Ross Clark, the lawyer who represented the women, said the case was a textbook example of gender discrimination.
"We're obviously really disappointed, not necessarily surprised but certainly disappointed," he said in an interview.
"I think it's the end of the line."
Vancouver's Olympic organizing committee, or VANOC, said in a statement it hopes the female ski jumpers have a place in future Games.
"We appreciate the Supreme Court of Canada's time and careful consideration of these complex issues," the statement, attributed to VANOC chief executive officer John Furlong, said.
"We remain supportive of these young women and of having women's ski jumping added to the roster of future Olympic Winter Games."
The women first launched a lawsuit against local organizers in May 2008, 18 months after the International Olympic Committee decided to exclude the sport.

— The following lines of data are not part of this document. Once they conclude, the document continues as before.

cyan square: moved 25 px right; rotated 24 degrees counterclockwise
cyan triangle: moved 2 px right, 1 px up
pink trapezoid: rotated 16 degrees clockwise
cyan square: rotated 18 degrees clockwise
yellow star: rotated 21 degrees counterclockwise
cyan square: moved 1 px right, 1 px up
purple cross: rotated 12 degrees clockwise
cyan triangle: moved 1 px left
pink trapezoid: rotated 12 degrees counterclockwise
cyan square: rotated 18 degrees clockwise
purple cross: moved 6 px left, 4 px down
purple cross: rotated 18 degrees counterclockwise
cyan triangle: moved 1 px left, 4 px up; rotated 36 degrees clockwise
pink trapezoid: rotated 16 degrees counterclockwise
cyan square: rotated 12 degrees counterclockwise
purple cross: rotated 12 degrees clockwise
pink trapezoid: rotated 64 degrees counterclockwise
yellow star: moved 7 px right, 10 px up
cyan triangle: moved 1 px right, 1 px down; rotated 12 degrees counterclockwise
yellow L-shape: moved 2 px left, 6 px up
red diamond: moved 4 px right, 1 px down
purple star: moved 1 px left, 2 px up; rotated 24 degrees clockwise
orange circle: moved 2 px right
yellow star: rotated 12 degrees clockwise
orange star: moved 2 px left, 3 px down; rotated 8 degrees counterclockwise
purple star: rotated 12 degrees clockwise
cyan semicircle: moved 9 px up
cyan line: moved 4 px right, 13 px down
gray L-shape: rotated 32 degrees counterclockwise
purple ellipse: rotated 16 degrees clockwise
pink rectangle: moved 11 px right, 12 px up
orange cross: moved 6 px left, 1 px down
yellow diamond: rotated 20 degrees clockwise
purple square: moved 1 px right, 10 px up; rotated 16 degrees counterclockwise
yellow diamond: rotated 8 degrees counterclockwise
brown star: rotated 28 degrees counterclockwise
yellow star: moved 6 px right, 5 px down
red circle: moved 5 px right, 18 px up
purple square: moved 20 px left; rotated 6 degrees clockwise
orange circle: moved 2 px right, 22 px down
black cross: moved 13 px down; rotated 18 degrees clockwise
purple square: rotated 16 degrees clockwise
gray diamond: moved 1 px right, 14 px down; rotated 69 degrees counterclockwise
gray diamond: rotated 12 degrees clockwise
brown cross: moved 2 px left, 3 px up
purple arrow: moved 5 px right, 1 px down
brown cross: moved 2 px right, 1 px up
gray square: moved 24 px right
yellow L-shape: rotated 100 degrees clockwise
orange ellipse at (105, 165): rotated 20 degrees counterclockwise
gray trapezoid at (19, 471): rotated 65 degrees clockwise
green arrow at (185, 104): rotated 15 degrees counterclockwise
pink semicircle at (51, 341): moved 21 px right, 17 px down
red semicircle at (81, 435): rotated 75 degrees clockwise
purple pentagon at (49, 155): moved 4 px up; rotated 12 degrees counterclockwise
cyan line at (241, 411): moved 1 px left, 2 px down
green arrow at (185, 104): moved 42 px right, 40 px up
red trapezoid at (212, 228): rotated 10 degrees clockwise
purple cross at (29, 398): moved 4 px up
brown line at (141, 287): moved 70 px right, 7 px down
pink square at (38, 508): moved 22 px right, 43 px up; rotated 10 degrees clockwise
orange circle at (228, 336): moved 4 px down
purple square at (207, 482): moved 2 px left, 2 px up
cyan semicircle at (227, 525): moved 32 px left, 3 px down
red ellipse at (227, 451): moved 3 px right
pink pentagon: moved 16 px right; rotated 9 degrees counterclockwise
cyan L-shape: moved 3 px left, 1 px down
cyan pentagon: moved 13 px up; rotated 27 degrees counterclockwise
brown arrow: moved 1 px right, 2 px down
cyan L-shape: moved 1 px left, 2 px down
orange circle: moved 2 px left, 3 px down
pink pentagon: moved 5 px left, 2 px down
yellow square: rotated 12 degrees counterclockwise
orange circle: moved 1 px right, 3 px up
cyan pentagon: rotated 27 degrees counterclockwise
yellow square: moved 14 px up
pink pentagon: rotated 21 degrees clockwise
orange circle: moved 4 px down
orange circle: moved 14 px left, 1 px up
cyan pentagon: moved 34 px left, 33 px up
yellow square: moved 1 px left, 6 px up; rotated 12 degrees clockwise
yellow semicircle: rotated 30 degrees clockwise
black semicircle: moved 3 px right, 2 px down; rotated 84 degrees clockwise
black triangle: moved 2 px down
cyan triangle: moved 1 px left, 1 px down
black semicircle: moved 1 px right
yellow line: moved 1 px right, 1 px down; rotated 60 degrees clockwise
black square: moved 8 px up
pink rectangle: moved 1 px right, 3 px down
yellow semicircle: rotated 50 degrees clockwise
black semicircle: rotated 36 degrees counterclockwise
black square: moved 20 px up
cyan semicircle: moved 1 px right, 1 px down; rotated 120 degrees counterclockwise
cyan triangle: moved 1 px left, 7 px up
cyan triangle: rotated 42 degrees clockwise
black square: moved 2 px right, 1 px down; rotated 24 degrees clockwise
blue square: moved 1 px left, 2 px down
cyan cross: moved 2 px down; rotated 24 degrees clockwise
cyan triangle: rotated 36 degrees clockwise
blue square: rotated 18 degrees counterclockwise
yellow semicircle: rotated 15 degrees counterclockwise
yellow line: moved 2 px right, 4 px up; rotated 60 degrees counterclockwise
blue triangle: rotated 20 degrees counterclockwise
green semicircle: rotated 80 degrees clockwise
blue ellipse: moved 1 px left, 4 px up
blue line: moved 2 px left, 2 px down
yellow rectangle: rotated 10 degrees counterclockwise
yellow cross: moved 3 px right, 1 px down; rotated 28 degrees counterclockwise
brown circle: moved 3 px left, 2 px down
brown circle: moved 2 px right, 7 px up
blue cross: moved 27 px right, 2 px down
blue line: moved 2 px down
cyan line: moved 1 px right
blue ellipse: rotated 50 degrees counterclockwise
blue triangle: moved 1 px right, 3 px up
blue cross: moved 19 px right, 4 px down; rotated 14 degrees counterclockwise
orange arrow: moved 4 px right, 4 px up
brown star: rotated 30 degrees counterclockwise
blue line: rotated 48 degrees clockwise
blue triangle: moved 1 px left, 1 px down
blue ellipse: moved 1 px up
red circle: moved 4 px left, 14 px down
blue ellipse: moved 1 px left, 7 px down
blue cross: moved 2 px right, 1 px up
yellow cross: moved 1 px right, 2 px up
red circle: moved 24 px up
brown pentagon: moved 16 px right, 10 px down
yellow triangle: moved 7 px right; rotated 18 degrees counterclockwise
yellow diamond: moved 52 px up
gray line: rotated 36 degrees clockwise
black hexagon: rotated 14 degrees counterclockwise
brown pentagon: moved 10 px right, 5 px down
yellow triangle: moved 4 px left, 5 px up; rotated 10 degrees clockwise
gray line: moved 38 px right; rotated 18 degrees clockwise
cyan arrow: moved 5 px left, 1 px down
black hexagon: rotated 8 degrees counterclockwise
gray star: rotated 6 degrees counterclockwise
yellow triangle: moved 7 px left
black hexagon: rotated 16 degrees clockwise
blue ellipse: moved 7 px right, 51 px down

They dropped a complaint with the Canadian Human Rights Commission when the federal government agreed to lobby the IOC. When that failed, they pursued a court case based on the charter.
The women wanted the courts to force Games organizers to either add a women's event or cancel the men's. Organizers said they could do neither.
The IOC voted not to include women's ski jumping at the 2010 Games because, according to rules in place at the time, the sport was not developed enough.
There are also Olympic rules dictating how far in advance of an Olympics a sport can be added to the program.
The women countered they have since held enough international events to qualify for consideration as an Olympic sport. They said it wouldn't be difficult for the organizers to accommodate one additional event.
Lynch said she's far from optimistic the IOC will ever include women's ski jumping in the Winter Games.
"If they think that the sport doesn't meet the technical criteria now, when are they ever going to think that? Women's ski jumping is as good as it's ever been," she said.